Depuis qu’il a commencé à passer une grande partie de son temps dans les étendues vides de l’ouest du Texas, Wool a dû changer ses fascinations esthétiques principalement urbaines. Mais dans un sens, il a simplement appliqué ces fascinations sur différentes topographies, voyageant beaucoup plus loin pour photographier les paysages et les choses que les humains y font et pour eux : des tas de pneus en ruine, des parpaings, des voitures abandonnées, des mauvaises herbes envahies et des meubles de patio en plastique. , ainsi qu’une vache particulièrement désespérée vue de l’arrière et un tumbleweed dévalant une rue détrempée.
« Je ne sais pas où j’irai ensuite avec la sculpture », a-t-il déclaré. « Je veux dire, j’ai à peu près pêché tous les fils trouvés qu’il m’est possible de trouver dans l’ouest du Texas. Cela pourrait ne pas continuer à me fournir de nouvelles idées, alors peut-être que je devrai commencer à travailler dans une toute nouvelle veine.

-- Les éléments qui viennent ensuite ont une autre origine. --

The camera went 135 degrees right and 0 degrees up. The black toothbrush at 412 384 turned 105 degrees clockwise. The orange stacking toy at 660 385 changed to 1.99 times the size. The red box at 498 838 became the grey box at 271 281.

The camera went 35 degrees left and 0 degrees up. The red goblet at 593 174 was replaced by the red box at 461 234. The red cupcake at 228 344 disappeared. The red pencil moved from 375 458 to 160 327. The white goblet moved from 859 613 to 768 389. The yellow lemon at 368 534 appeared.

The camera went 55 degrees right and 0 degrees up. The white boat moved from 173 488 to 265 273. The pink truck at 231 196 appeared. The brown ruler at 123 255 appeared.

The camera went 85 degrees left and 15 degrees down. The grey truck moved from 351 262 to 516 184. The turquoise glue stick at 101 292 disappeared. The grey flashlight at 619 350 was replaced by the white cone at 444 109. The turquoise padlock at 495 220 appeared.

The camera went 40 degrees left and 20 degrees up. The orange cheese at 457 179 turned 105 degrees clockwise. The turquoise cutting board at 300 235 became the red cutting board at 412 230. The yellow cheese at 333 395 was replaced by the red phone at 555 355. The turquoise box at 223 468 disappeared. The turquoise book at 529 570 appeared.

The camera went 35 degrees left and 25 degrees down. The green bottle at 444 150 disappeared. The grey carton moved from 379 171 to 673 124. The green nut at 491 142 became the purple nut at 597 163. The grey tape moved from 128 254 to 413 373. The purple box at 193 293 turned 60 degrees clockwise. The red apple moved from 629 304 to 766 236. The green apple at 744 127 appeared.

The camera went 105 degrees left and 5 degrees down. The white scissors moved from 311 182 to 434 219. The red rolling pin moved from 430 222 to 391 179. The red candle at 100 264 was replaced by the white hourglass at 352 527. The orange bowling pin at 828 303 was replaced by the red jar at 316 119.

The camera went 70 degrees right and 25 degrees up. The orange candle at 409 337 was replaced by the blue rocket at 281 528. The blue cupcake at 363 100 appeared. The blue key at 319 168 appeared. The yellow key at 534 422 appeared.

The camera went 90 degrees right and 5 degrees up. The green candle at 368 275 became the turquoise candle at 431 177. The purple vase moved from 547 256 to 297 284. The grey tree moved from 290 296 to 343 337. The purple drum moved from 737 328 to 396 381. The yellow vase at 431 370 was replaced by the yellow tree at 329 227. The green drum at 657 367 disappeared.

Mais une veine continuera d’être exploitée, à une profondeur désorientante. En regardant les toutes nouvelles œuvres de son atelier qui consistent en de sinueuses peintures à l’huile créées directement sur de vieilles pages de livres qui présentent elles-mêmes des images d’abstractions déjà complexes, il sourit et dit : « Maintenant, je vais devoir les photographier et en faire une autre. livre – bien sûr.